La presse algérienne refuse de parler d’Ahmed Baba Nedjar

2

ALGERIE (TAMURT) – Aucun journaliste Algérien ne parle du plus vieux prisonnier politique mozabite Ahmed Baba Nedjar, militant des droits de l’homme et de la cause amazighe. Il est condamné à vie sans aucune preuve, et pour des raisons politiques, depuis 2005. Personne ne parle de lui, même le parti du FFS pour lequel il militait à l’époque des faits. Le mépris de la presse algérienne est flagrant.

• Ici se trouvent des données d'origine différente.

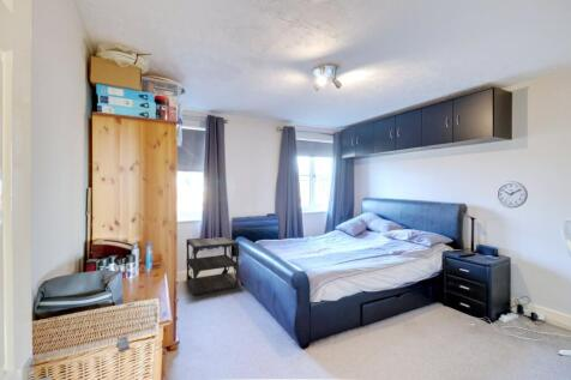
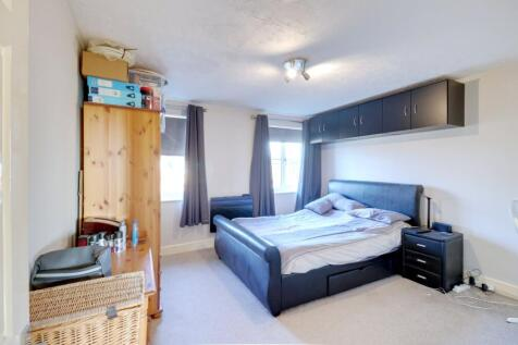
- side table [185,235,240,296]
- wall clock [494,180,529,209]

Pourquoi elle parle de Adlane Mellah, de Marzouk Touati, mais jamais du Mozabite Ahmed Baba Nedjar qui comptabilise à ce jour 13 ans derrière les barreaux.

Compagnon du Dr Fekhar, Baba Ahmed Nedjar a observé une série de grèves de la faim, mais personne ne l’évoque. Son transfert de la prison de Médéa vers celle de Blida la semaine passée sans même avertir ni sa famille ni ses avocats a provoqué l’ire de ses proches. Baba Nedjar est victime du racisme de l’Etat algérien, mais aussi, il faut le dire, même des militants dits sincères.

Pourquoi ne pas le soutenir au moins dans le sillages des activités en faveur de la libération de Marzouk Touati? Pourquoi le FFS ne parle plus de lui depuis 2009? Aucun député de ce parti n’a parlé de lui. Même le caricaturiste Dilem Ali, connu pour son honnêteté et son soutien aux détenus d’opinion n’a jamais évoqué Baba Nedjar.

Ravah Amokrane

2 COMMENTAIRES

  1. Les peuples sont souvent victimes de leurs choix. C’est le cas des Mozabites. De n’importe quel point de vue ils sont vicitmes de leur identification. Si l’on parte de leur appartenance à l’islam qu’ils pratiquent on en déduit que l’ibadisme étant une variante de l’islam, lequel est centripède dans la mesure où les particularisme éthnique ou de pratiques culturelle sont uniformisée dans l’homologation des pratiques, le wahabisme. C’est du reste l’erreur que font les Kabyles qui croient en un islam algérien, alors qu’on peut parler de taux d’islamisation. Ce qui a duré depuis le moyen age a été accéléré par l’arabisation, en effet c’est les algériens musulmans qui ont refusé le syncrétisme- idolatrie disent les savants islamiques-. Donc il y a un mouvement depuis la periphérie vers le centre- le moyen orient us et coutumes-. C’est ce qui rend le conflit irano-saoudien inévitable. C’est aussi cette dynamique qui dtermine l’anthropologie. Les Coptes et chrétiens d’Iraq sont percus comme corps étranger. Ce qui fait basculer semantiquement l’arabie vers l’islamisme. C’est cette option fatale qui anime les constitutionette des pays nord Africains. Les Mozabites donc, tout comme les Kabyles s’ils adhérent à l’arabisation ils ne peuvent éviter à terme l’islamisme. Le sounnisme absorbe la nation et la plie aux nécessités de la Oumma, donc depuis l’extèrieur les Ibadites ne seront jamais vus que comme variante islamique- et ils cherissent la langue arabe-. En sommes les non -choix signifient qu’on laisse la fatalité choisir pour nous. La fatalité est le pouvoir en place qui s y introduit, pour sa faire une place dans la centralité oumma/sujet des pays islamiques. A’ terme meme l’Etat arabe d’Alger en réalité n’a pas d’alternative à l’Etat islamique, ce qu’il tente de controler avec la charia à l’école, mais ca sera peine perdue, la dynamique est verticale comme au moyen age et en Andalousie quand on attendait les orientations doctrinales qui vennaient de Bagdad…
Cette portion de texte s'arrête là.